Charlie Kaufman has his screenwriting Oscar for Eternal Sunshine of the Spotless Mind, and he has plenty of swooning admirers ready to step forward and declare either of his metanarrative Möbius bands, Adaptation. or Synecdoche, New York, the purest distillation of his own unique form of absurdist existentialism. There are things to admire in all of those works, to be sure. Kaufman concocts crazy, complicated cinematic puzzles, and the offbeat invention that is seemingly second nature to him gives him one of the most distinct voices in modern movie-making. But from my viewpoint, he’s never gotten it as wonderfully, perfectly right as he did with his first produced feature screenplay. Being John Malkovich is as willfully bizarre as anything else sprung from Kaufman’s mind. It’s also shrewd and spirited and emotionally insightful. More importantly, it’s the one time that Kaufman didn’t write himself into a corner he couldn’t quite get out of.

Part of the film’s success is the perfect pairing of script with director. This was also the feature debut for Spike Jonze, then known best for dependably demonstrating that genius could be channeled successfully into music videos and commercials. He took all the lunacy of Kaufman’s screenplay–the bland office environment crammed into a half-sized building floor, the domestic apartment crawling with animals, and, of course, the portal that allowed anyone to briefly slip inside the psyche of actor John Malkovich before being mysteriously deposited on the side of the New Jersey Turnpike–and treated it with deadpan acceptance, as if nothing in the film were any stranger than a lawyer arguing a case or a police officer examining a crime scene. It is because it is, in the same way that any number of films gladly traffic in the implausible. By not getting enamored with the oddities of the story, and thereby avoiding the inevitable glad-handing of the audience that follows when a director wants to signal that they’re in on the joke, Jonze is able to concentrate in the deeper, sounder truths that anchor the whole thing.

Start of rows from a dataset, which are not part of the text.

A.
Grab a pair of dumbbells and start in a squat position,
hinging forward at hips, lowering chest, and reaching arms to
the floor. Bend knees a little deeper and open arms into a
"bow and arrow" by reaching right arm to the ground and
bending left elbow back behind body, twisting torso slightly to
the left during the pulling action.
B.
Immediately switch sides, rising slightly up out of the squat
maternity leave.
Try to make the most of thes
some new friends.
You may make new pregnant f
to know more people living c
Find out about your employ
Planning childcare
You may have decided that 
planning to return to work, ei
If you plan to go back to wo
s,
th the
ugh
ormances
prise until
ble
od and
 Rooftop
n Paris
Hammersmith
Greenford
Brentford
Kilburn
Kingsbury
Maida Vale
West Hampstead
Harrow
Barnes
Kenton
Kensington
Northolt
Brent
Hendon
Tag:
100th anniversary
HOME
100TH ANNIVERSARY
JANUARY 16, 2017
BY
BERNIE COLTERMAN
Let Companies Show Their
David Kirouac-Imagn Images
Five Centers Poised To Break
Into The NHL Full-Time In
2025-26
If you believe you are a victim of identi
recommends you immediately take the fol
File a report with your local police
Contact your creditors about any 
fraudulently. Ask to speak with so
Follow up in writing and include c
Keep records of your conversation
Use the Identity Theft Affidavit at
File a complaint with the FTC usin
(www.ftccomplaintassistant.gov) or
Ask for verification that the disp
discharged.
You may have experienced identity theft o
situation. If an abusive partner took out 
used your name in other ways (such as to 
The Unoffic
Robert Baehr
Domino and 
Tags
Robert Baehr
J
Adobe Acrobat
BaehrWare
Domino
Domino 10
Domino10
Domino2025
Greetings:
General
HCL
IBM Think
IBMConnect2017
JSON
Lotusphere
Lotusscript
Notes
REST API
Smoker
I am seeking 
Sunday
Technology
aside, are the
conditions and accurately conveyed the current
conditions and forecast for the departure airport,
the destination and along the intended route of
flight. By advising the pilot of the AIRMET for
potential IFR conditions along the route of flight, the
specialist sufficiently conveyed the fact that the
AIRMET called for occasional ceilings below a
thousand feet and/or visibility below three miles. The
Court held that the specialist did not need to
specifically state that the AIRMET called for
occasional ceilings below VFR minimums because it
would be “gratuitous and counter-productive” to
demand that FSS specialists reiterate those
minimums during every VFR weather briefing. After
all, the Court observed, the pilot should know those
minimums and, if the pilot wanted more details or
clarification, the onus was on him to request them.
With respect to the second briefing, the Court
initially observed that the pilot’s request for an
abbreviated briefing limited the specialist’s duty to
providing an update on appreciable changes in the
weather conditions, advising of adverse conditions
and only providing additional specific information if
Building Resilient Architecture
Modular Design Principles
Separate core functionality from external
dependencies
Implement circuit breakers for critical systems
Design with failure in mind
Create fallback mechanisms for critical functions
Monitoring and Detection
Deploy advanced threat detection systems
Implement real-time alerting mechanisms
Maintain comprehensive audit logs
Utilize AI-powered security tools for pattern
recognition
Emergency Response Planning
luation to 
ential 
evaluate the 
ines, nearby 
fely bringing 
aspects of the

Given the way that people line up to pay a fee for the chance to experience a moment or two in the life of John Malkovich, the film is clearly about the desire for escape from self, the chance to put away personal identity to seek the greener grass of another person’s day-to-day. All is drudgery, but there’s got to be something better through that portal. Maybe Malkovich is just puttering around his kitchen, calling in an order from a flimsy catalog, but it’s something still something different, and tinted with the added allure of celebrity, even if it’s modest enough that few of the people the actor encounters can quite pin down where they know him from.

Though he always liked the script, it reportedly took John Malkovich some time to commit to playing himself. He was convinced the script should be reworked for another actor, but it’s hard to imagine the film without the balmy tour de force of his performance, which expertly plays upon his onscreen persona which interweaves relatability with a lurking sense that he’s just a little off. In other words, he has an inherent quality that matches the film like a mimeographed image. Like John Malkovich himself, Being John Malkovich might be strange, unpredictable and a little head-spinning, but the overall quality that sticks is how real and human it is.